Taking his hat--his best hat--from his head, he belabored Glory
viciously over the jaws with it; silently except for the soft thud and
slap of felt on flesh. And the mood of him was as near murder as Weary
could come. Glory had been belabored with worse things than hats
during his eventful career; he laid back his ears, shut his eyes tight
and took it meekly.

There came a gasping gurgle from the hammock, and Weary's hand stopped
in mid-air. The girl's head was burrowed in a pillow and her slippers
tapped the floor while she laughed and laughed.

Weary delivered a parting whack, put on his hat and looked at her
uncertainly; grinned sheepishly when the humor of the thing came to him
slowly, and finally sat down upon the porch steps and laughed with her.

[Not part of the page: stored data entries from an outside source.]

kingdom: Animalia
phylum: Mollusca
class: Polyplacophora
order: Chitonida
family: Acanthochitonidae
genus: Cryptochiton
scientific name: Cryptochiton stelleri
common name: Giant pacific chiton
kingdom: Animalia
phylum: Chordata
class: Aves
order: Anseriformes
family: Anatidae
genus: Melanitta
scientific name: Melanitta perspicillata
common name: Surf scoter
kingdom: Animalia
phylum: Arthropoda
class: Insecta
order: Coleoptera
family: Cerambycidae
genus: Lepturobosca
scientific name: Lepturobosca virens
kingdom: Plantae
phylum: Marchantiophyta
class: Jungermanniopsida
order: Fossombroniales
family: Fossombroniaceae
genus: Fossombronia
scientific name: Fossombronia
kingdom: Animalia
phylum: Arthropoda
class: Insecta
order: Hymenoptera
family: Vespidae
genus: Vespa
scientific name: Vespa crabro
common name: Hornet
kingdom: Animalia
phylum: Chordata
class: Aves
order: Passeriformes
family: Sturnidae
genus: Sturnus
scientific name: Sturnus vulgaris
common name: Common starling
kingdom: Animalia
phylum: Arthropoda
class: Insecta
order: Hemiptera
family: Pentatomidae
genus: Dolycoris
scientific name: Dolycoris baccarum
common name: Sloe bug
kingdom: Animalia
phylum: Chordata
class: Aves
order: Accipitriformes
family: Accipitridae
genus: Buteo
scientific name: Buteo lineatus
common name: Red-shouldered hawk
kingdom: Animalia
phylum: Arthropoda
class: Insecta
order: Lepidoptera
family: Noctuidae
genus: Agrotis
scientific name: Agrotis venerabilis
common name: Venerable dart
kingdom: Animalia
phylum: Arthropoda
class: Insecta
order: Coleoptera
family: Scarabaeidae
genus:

"Oh, gee! It was too funny," gasped the girl, sitting up and wiping
her eyes.

Weary gasped also, though it was a small matter--a common little word
of three letters. In all the messages sent him by the schoolma'am, it
was the precise, school-grammar wording of them which had irritated him
most and impressed him insensibly with the belief that she was too prim
to be quite human. The Happy Family had felt all along that they were
artists in that line, and they knew that the precise sentences ever
carried conviction of their truth. Weary mopped his perspiring face
upon a white silk handkerchief and meditated wonderingly.